4-Teknik olarak genetik inceleme sonrasında sonucu olağandışı gelen embriyolar gerçekte her vakit olağandışı değildir. Bunun en değerli nedeni embriyolardaki kromozomal mozaisizm’dir. Yani embriyolar bölünürken hem olağan hem olağandışı kromozomları bir ortada bulundurabilirler. Ayrıyeten embriyonun kendini tamir etme yeteneği ile olağandışı olan hücreleri plasentaya ilettiği ve gelişen bebeğin olağan kromozom yapısı taşıyacağı ileri sürülmektedir.
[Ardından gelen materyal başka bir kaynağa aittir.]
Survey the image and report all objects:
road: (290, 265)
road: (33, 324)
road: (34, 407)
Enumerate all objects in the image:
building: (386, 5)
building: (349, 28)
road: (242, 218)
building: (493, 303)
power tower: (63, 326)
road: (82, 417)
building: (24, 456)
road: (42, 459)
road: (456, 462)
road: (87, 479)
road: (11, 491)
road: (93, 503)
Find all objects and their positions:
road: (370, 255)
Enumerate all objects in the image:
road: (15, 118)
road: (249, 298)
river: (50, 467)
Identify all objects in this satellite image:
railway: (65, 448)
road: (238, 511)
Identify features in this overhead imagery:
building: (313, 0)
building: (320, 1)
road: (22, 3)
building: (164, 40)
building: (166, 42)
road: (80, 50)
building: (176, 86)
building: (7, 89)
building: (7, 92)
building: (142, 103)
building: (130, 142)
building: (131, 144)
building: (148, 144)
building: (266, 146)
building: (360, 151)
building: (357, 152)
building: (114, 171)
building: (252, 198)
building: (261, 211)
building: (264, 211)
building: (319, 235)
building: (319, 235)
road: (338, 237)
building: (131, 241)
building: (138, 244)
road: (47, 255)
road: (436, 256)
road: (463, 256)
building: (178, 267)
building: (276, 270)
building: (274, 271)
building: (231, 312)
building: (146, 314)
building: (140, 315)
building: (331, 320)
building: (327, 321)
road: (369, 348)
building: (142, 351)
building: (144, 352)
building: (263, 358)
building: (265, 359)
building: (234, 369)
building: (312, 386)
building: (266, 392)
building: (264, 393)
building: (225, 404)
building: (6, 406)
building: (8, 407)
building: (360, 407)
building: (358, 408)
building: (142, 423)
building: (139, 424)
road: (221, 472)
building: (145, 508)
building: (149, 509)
Bu durumda olağandışı denilerek atılan embriyoların aslında bir kısmı olağan gebelik elde edilmesi mümkün olan olağan embriyolardır. Son vakitlerde mozaik hatta anoploid olarak kabul edilen embriyoların transfer ile sıhhat bebeklerin doğumuna ilişkin bir çok rapor mevcuttur. 

Tüm bu nedenlerle PGT-A günümüzde rutin olarak önerilen bir usul olmaktan hala uzaktır. Bu gerçeklerden yola çıkarak Avrupa İnsan Üreme Derneği olarak bilinen ESHRE’nin yayın organı olan “Human Reproduction” Dergisi’nde  2022 Mart ayında çıkan bir makalede  Dr. Norbert Gleicher ve arkadaşları PGT’nin- tek gen hastalıkları ya da anne ve babadaki kromozom bozukluklarında kullanılmasının dışında- yalnızca olağan embriyoları seçmek emeliyle kullanılmasının (PGT-A) sonlandırılması için güçlü bir halde davette bulunmuşlardır. Lakin şayet bu sistem gelecekte uygulanmaya devam edecekse trofektoderm biyopsisi yerine blastokistin içinde bulunan sıvının aspire edilmesi ya da blastokistin içinde tutulduğu kültür ortamına geçen özgür DNA parçacıklarının incelendiği embriyoya ziyan vermeyen formüllerin daha kusursuz hale getirilmesi çok değerlidir.